Tony Cook writes reports this afternoon in the Indianapolis Star:
A new version of the so-called “ag gag” bill that limits videotaping and photography of farm activities is scheduled to be heard in a state Senate committee today, prompting outcry from opponents.

The bill would allow agricultural businesses to post a sign listing prohibited activities that could comprimise the business’s trade secrets or operations. Violators would face a level 6 felony, which carries a punishment of six to 30 months in prison and a fine of up to $10,000.

The bill also would expand the state’s criminal trespass law to include not only dwellings, but all real property.

The bill’s author, Sen. Travis Holdman, introduced a similar, hotly debated bill last year, but it failed in the final hours of the session.

Critics say the new bill is actually worse than last year’s, which would have prohibited unapproved videos and photographs of farms.

“This gives a blank check to industrial agricultural facilities to essentially define what a felony is,” said Matthew Dominguez, a spokesman for the Humane Society of the United States, an animal welfare group.

His group and others argue that the measure would make criminals out of whistleblowers who expose the truth about unethical agricultural practices.

Holdman, R-Markle, was driving to the Statehouse on icy roads and wasn’t immediately available for comment this afternoon.

The measure is scheduled for a hearing immediately following the opening meetings of the 2014 session of the General Assembly today at 3:30 p.m.

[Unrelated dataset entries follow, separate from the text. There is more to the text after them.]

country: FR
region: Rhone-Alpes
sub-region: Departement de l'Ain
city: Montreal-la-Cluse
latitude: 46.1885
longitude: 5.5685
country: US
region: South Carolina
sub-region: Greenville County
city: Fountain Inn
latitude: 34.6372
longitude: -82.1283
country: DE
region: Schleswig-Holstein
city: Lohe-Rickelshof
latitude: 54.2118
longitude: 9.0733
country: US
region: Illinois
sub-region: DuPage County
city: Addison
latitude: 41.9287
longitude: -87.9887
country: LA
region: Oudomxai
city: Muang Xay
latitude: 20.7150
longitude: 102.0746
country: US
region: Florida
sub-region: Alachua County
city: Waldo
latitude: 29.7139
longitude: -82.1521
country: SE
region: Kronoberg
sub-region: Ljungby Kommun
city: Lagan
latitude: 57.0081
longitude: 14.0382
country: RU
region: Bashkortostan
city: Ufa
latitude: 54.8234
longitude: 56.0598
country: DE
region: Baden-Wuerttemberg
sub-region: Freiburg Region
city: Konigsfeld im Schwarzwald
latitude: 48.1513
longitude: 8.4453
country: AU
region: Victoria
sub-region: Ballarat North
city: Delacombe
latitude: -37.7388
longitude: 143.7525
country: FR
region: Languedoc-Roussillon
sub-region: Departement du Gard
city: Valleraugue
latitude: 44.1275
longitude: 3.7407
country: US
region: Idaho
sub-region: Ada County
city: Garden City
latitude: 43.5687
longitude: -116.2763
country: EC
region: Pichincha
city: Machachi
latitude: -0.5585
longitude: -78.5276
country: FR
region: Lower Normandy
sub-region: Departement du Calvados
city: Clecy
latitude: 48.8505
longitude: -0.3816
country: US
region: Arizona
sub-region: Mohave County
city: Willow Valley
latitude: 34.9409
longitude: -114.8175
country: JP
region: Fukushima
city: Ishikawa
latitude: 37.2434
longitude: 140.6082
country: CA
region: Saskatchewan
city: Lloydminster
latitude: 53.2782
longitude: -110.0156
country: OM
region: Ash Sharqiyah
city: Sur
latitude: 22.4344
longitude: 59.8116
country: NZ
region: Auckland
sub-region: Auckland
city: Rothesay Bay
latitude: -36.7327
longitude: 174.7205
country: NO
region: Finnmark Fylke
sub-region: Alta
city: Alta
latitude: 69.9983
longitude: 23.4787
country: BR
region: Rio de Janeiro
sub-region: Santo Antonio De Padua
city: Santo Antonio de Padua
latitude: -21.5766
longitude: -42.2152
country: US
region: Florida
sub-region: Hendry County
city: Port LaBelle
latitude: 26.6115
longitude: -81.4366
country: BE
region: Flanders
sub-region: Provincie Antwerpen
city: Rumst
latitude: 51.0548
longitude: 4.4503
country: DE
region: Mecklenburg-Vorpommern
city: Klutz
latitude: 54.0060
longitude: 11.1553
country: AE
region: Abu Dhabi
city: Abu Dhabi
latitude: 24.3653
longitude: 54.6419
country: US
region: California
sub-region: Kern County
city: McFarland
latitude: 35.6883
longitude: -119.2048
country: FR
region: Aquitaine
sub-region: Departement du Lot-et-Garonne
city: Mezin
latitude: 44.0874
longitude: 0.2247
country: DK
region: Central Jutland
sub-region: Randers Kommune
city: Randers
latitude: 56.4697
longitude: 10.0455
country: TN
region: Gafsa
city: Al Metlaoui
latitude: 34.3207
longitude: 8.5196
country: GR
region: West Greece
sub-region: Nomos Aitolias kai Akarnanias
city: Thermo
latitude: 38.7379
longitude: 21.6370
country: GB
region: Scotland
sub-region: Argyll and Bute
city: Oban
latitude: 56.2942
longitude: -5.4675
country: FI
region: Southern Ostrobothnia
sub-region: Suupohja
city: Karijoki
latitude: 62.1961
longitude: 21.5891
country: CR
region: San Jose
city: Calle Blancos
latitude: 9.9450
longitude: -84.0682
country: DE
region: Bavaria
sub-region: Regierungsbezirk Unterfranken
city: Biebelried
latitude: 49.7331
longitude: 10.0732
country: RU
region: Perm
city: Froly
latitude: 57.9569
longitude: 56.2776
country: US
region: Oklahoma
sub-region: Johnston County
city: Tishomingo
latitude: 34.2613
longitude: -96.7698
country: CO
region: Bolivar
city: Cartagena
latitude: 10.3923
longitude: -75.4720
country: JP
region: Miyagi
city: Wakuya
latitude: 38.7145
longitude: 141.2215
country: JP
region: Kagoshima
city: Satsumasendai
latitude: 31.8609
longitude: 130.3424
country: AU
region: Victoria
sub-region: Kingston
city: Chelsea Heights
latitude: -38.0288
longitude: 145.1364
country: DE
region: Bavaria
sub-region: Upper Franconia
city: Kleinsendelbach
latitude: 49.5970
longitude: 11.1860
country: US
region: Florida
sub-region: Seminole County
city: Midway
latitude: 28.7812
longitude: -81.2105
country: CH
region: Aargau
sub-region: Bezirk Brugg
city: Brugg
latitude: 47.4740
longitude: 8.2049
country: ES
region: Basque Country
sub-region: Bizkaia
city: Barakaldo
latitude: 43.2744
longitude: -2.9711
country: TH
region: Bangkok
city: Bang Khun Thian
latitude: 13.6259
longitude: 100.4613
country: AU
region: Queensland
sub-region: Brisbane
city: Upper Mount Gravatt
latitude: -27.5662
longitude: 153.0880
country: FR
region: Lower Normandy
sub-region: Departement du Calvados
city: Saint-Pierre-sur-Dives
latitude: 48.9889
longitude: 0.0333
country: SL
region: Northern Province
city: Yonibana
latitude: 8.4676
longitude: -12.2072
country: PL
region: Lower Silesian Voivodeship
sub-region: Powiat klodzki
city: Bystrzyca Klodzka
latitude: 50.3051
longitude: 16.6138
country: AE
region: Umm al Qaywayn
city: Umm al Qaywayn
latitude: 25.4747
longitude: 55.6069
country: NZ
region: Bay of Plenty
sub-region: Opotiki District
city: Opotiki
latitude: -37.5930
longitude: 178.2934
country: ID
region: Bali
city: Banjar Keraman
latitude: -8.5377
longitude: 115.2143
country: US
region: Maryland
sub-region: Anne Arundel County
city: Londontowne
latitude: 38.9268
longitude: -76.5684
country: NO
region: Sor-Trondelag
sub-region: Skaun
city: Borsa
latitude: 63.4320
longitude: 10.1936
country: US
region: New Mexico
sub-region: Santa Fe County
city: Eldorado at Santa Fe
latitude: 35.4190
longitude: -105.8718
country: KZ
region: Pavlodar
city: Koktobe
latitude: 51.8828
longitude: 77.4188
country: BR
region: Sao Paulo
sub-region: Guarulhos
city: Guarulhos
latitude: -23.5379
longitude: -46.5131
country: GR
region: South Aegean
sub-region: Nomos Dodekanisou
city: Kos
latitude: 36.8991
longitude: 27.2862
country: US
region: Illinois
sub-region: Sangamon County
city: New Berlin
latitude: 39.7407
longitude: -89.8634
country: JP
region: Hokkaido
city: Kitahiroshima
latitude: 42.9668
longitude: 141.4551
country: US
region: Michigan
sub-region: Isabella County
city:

Blogger/attorney Doug Masson pointed out in this post:
SB 101, introduced by Sen. Holdman – apparently a “Son of Ag-Gag” bill – would allow agricultural operations to define their own felonies. [The bill provides "An agricultural operation (as defined in IC 32-30-6-1) may conspicuously post a notice at the agricultural operation’s locations that lists prohibited acts that may compromise the agricultural operation’s trade secrets or operations."] There is no standard or review for what acts the agricultural operation can list on its notice. If they list it and you do it; you’re a felon!
And a tweet from earlier today:
Bob Segall
ISP: "Traveling dangerous." Hey @INSenateGOP & @INSenDems, why not resked PUBLIC hearings today so PUBLIC can actually participate--safely?
[More] Here is a list of some earlier ILB "Ag Gag" posts.

[Still more]
Niki Kelly
‏@nkellyatJG 4m
Senate set on ramming ag gag bill through tonight regardless of public participation or not.